On the one hand, these companies are also genuinely commercial in orientation,
seeking to capture domestic and eventually international market share. On the
other hand, they still maintain clear ties to the Chinese military, which has
now become both a research partner and valued customer for their IT products.
If we compare these firms with traditional defense industries, the new IT
companies carry none of the oft-cited structural burdens, enjoying (1) new
facilities in dynamic locales, (2) a lean, high-tech work force motivated by
market-based incentives and stock options, and (3) infusions of near
state-of-the-art foreign technology, thanks to the irresistible siren song of
China’s huge IT market, which encourages foreign companies to transfer cutting-edge
technology for market access. However, the Chinese IT sector, backed by state
R&D funding and national labs, has moved beyond the mere importation of
Western technology to co-development with foreign firms and even indigenous
development of near state-of-the-art technology. The result is significant
levels of military access to cutting edge COTS information technology, fueling
a C4I revolution in the armed forces. Moreover, these IT “national champions”
are now aggressively pursuing markets abroad, particularly in the third world
regions such as Africa that have been conspicuously avoided by Western firms.
Vertice Two: The strong foundation under
this industry, however, is the state research institute and R&D funding
system. For defense-related work, these units include numbered research
institutes under the China Electronic Technology Group Corporation (CETGC), the
PLA General Staff Department, and other defense-industrial entities, funded
with money from the Ministry of Science and Technology’s 863 Program and other
national S&T funding programs. While there is nothing unique about this
technonationalist approach, which looks similar to programs in Japan and
elsewhere, the state R&D funding acts as a subsidy to the commercial
companies mentioned in Vertice One.
Vertice Three: the People’s Liberation
Army. Through this “digital triangle” system, the military supports the
civilianization of military technical research, becoming an R&D partner and
privileged consumer of products.
The “digital triangle” dynamic is further
facilitated by two critical technology trends: (1) the growing use of COTS
(commercial-off-the-shelf) technology, such as computer network switches and
routers, for military communications, which allows the PLA to directly benefit
from the globally competitive output of China’s commercial IT companies; and
(2) the rise of China as a locus for global fabless integrated circuit
production, which potentially permits the PLA access to the advanced
microelectronics that lay at the heart of modern military sensors and weapons
systems. Of these two trends, COTS, particularly in telecommunications
equipment, has provided the greatest early dividends to the PLA, as evidenced
by the expansion of its fiber optic computer networks. Defense microelectronics,
particularly military-specific components with no natural counterpart in the
civilian economy, have advanced more slowly. At the same time, however, the
increasing sophistication of China’s commercial semiconductor fabrication
facilities (“fabs”) provide the base production capacity necessary for the
military to implement design ideas in a secure, domestic environment.
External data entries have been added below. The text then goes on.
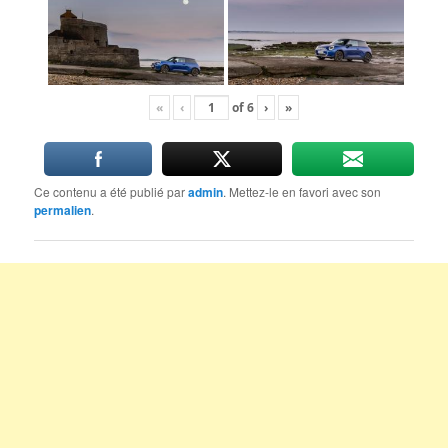
«
‹
of
6
›
»
Ce contenu a été publié par
admin
. Mettez-le en favori avec son
permalien
.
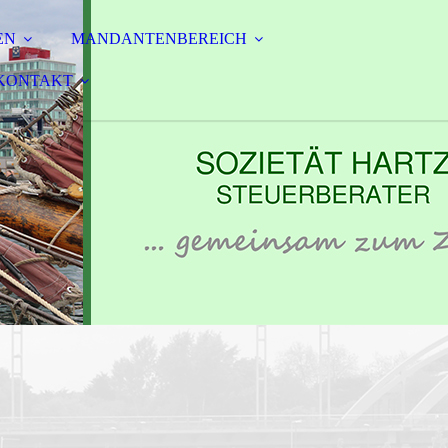
EN
MANDANTENBEREICH
KONTAKT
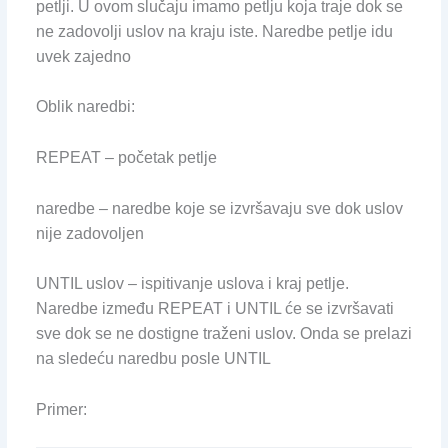
petlji. U ovom slučaju imamo petlju koja traje dok se
ne zadovolji uslov na kraju iste. Naredbe petlje idu
uvek zajedno
Oblik naredbi:
REPEAT – početak petlje
naredbe – naredbe koje se izvršavaju sve dok uslov
nije zadovoljen
UNTIL uslov – ispitivanje uslova i kraj petlje.
Naredbe između REPEAT i UNTIL će se izvršavati
sve dok se ne dostigne traženi uslov. Onda se prelazi
na sledeću naredbu posle UNTIL
Primer:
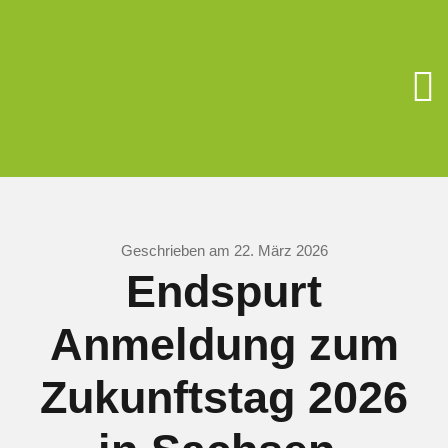
Zum
Inhalt
springen
To
Na
Unsere Schu
Berufsorient
Geschrieben am 22. März 2026
Endspurt
Förderverein
Anmeldung zum
Schüler/Elter
Zukunftstag 2026
Schulsozialar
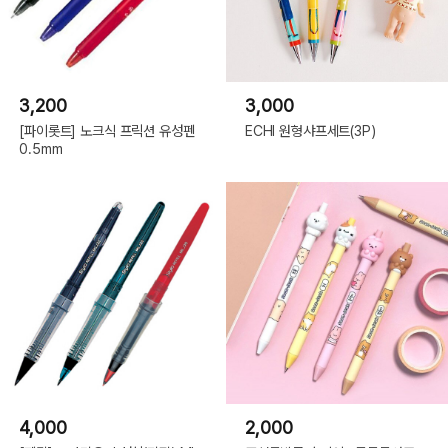
3,200
3,000
[파이롯트] 노크식 프릭션 유성펜
ECHI 원형샤프세트(3P)
0.5mm
4,000
2,000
Conclusions and Implications
·
Integration
with the global production and R&D chain has facilitated dramatic
improvements in Chinese defense-industrial production and PLA modernization
since the late 1990s;
·
China’s
emergence as the world’s IT workshop has played an important role in the PLA’s
C4I revolution, particularly the elements of the C4I system that rely on COTS;
·
The
C4I revolution has significant improved the Chinese military’s operational and
communications security;
·
The
integration of advanced IT into the PLA’s hybrid inventory of
near-state-of-the-art and older systems is the heart of what the PLA calls
“informatization,” which is a primary dynamic driving the central warfighting
scenario of “local, high-tech wars under informationized conditions.” The most
important possible “local, high-tech war under informationized conditions” is a
military contingency involving Taiwan and U.S. military intervention.